Like Rankin, Murphy brings deftness and distinctiveness to everything, the lavish unctuousness of 36-hour pork belly with creamed cabbage, the slick brick-fried chicken with Asian slaw, the sea-salty mix of oven-baked organic salmon with clams and mussels.

He is a cook who shows that he knows when enough is enough. Knowing when enough is enough is shorthand for saying that Mr Murphy has good judgement: there is no more on the plate than is needed and the courses glide from punchy starters to satisfyingly narcotic sugar confections for dessert, faultless and seemingly effortless all the way. He never loses the tune, he never misses the beat.

And the effort is hidden. A dish of warm fried chicken livers will have pickles, piccalilli aioli and good green leaves from Springfield Organics, and it’s delightful not just because it's perfectly executed, but because it’s so detailed, and so proudly unfashionable: cordon bleu executed with molecular precision.

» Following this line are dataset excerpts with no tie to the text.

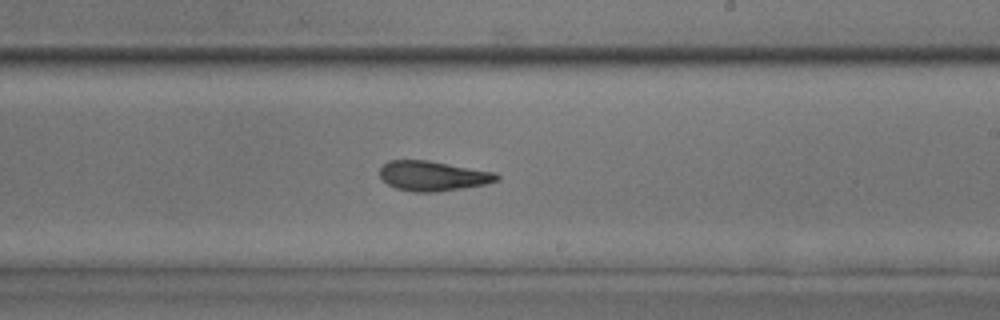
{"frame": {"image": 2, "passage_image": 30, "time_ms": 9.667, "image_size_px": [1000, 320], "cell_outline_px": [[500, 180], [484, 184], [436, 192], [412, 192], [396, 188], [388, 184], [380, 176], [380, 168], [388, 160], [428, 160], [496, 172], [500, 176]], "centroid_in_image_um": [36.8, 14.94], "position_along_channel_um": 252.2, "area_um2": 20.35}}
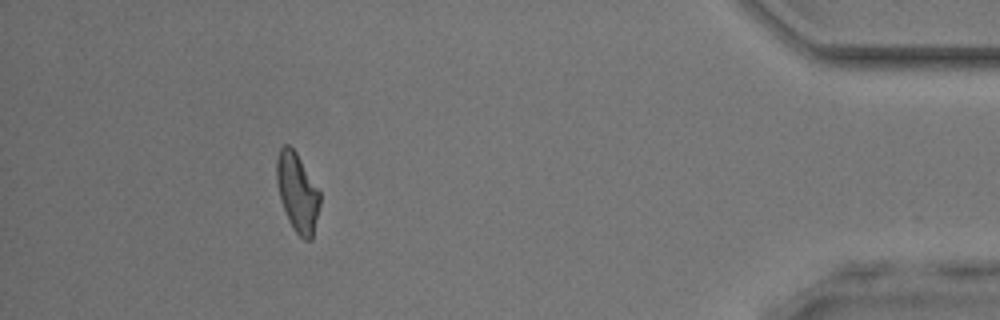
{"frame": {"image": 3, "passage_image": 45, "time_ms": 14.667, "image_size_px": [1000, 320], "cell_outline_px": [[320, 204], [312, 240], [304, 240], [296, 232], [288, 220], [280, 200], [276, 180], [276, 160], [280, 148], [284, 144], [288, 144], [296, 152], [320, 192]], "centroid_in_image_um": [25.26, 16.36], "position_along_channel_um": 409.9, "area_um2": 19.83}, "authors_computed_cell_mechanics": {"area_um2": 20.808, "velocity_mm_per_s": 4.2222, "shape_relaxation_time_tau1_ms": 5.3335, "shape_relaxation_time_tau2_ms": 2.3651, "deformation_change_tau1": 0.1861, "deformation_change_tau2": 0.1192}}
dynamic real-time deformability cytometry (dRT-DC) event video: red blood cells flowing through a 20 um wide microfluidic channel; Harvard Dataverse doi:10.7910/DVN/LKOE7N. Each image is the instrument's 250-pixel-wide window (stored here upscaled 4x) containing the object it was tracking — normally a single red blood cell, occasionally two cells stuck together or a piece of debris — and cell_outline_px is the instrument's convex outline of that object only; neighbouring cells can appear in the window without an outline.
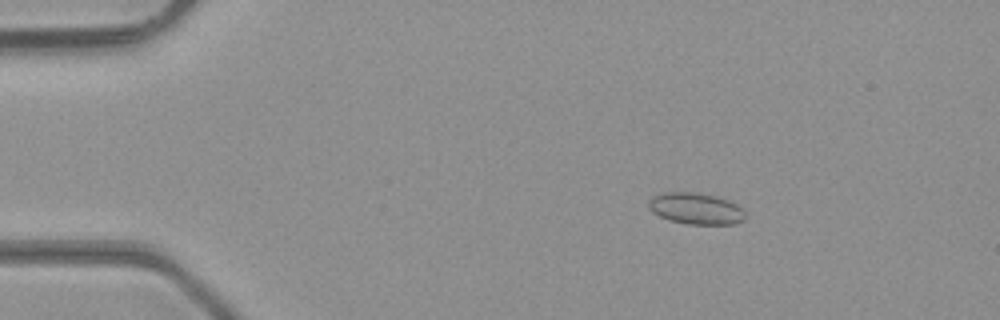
{"species": "common noctule bat (a hibernating species)", "species_latin": "Nyctalus noctula", "temperature_condition": "room temperature", "stored_images_in_passage": 48, "camera_frame_rate_fps": 3000, "um_per_image_px": 0.085, "animal": {"sex": "male", "body_mass_g": 23.1, "forearm_length_mm": 52.7}, "frame": {"image": 1, "passage_image": 8, "time_ms": 2.333, "image_size_px": [1000, 320], "cell_outline_px": [[744, 220], [736, 224], [688, 224], [668, 220], [652, 212], [648, 208], [648, 200], [652, 196], [664, 192], [696, 192], [716, 196], [728, 200], [736, 204], [744, 212]], "centroid_in_image_um": [59.11, 17.72], "position_along_channel_um": 25.9, "area_um2": 17.8}}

He lavishes this detail onto everything: a little dish of potatoes, with their mandolined scallions and plenty of butter, are rendered irresistible; the tomato gazpacho with Liscannor crab cocktail relishes that hot hit of tabasco; brown-bread baked Castletownbere scallops in the shell with air-dried Connemara ham with a soft herb crust is one of the contemporary Irish classics.

No one else plays this tune the way he plays it: a Schubert tune, with a Gershwin touch.